→ Given passage:
● ● ● ● ●

# how much did/will you spend on your dress?



## littlelady23

I've found 'the' dress, however it's at least twice how much I wanted to spend. but it's perfect. so I'm just wondering how much everyone has spent on their special dress, or is going to spend and wether I'm being a bit ridiculous spending such a big amount on a dress I'll wear twice (getting married abroad and having a reception back here) xxx


----------



## aly888

Exactly, you'll only buy and wear a wedding dress once (or twice with you) so make it as special as can be. Whether that means you spend £50 or £5000 shouldn't matter. If its the dress you love and you can't see yourself in anything other than this dress then go for it. 

Of course there are other options to getting your hands on this dress. Have you looked for ex samples of it? You can get huge discounts by buying that way (my dress is ex sample. I saved over £2k off the price!!). Or you can get one of these Chinese companies to make a replica for under £100. Lots of ladies on here have bought Chinese dresses and say their quality is pretty good :)


----------



## dani_tinks

It depends on your budget I suppose but if you've budgeted to spend lots on your dress and it's your dream one then go for it!
Mine was £600 reduced which thankfully my lovely Mum bought for me :)


----------



## littlelady23

thanks ladies. I think I'm going to go for it as my mum and mil to be are give me £1000 towards it so I'll only really need to put about 600 to it. I just can't see myself feeling as good as I did in any other dress xx


----------



## dani_tinks

:) sounds like it's THE one :) best of luck x


----------



## Lauren25

I've found 2 dresses and they are both just under £1400!!
OH said I had about £1000 so he wasn't too sure we could afford it because alterations are on top but I've told him I've worked out the budget, cut and saved on some bits and I'm having one of them no matter what!

I think if you've found the dress then you'll do anything to afford it!


----------



## booflebump

Too much - over 2k but it was worth every single penny for feeling like a princess on the day


----------



## Pandora11

I was hoping to spend £500ish.. im not a really girly girl and hardly own any dresses but then when i tried this one on it was WOW lol it was perfect, 'the one'. i got it for £750, the shop keeper me 50% off lol If it's right. it's right. you don't want to look in the mirror on your wedding day wishing for the other!


----------



## Fizzyfefe

Hi Littlelady. :) I spent about $800 on my dress. It was WAY out of budget, but I knew it was the one as soon as I put it on. I tried on dresses that were in my budget after that, but nothing else compared. I would suggest maybe cutting the cost of something else, like favors or shoes or centerpieces, to compensate for the price. You just _know_ when it's your dress. Good luck!!


----------



## dizzy65

hello we spent about $910 thats taxes included


----------



## mummytori

Mine was £625


----------



## Embo78

I really don't want to spend more than £500 on mine


----------



## littlelady23

update - the dress is mine! I went back today with my mum and she loved it and I still loved it, so my mum put the deposit down. berketex had 20% off so I ended up getting over £300 off, although I had to get extra length added to the dress so that was £65 which overall brought it to about £1300. I knew when I put it on again that it was the one xxx


----------



## aly888

Yay :happydance: congrat huni. Feels good having a dress doesn't it :) x


----------



## littlelady23

thank u! it sure does! xx


----------



## MrsTurner2012

I had a budget of £750 and I put THE dress on. Cried. Fell in love. It was £1050 but I'd have not been happy in second best so we worked a little harder do I could have the perfect dress.

● ● ● ● ●

→ Dataset extract:
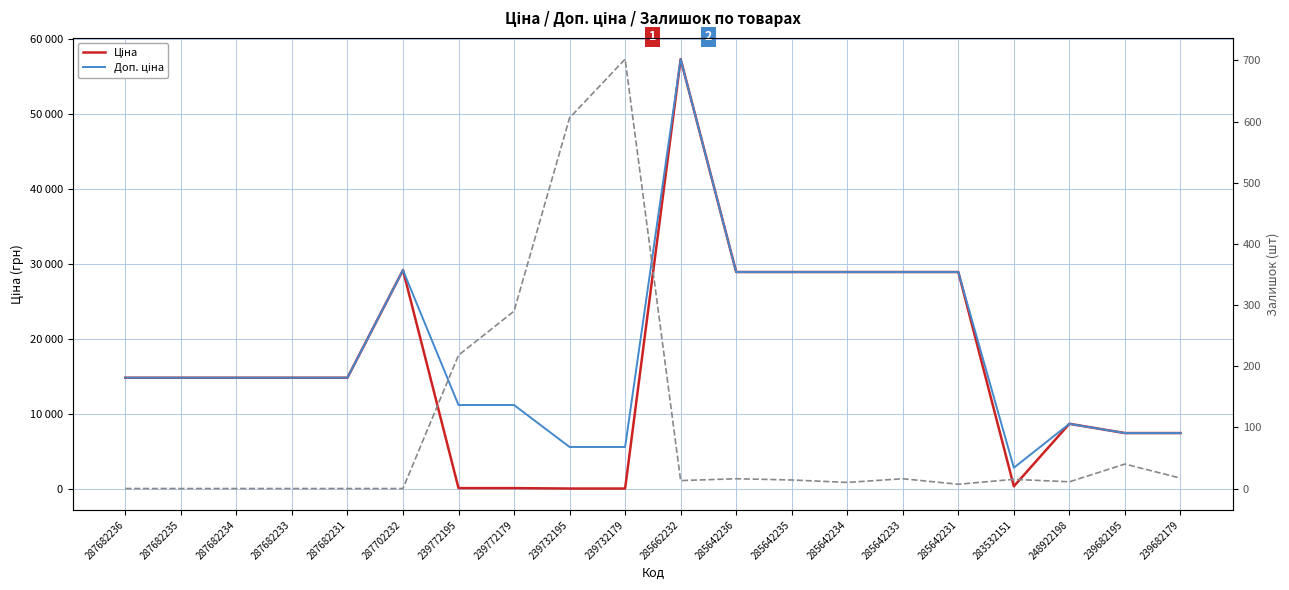

How many values in the Залишок series exceed 14?

9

● ● ● ● ●

Copy the part of the forum thread that opens with "OH said I had" and closes with "to afford it!", swapping "alterations" for "fittings". Work only from the forum thread.

OH said I had about £1000 so he wasn't too sure we could afford it because fittings are on top but I've told him I've worked out the budget, cut and saved on some bits and I'm having one of them no matter what!

I think if you've found the dress then you'll do anything to afford it!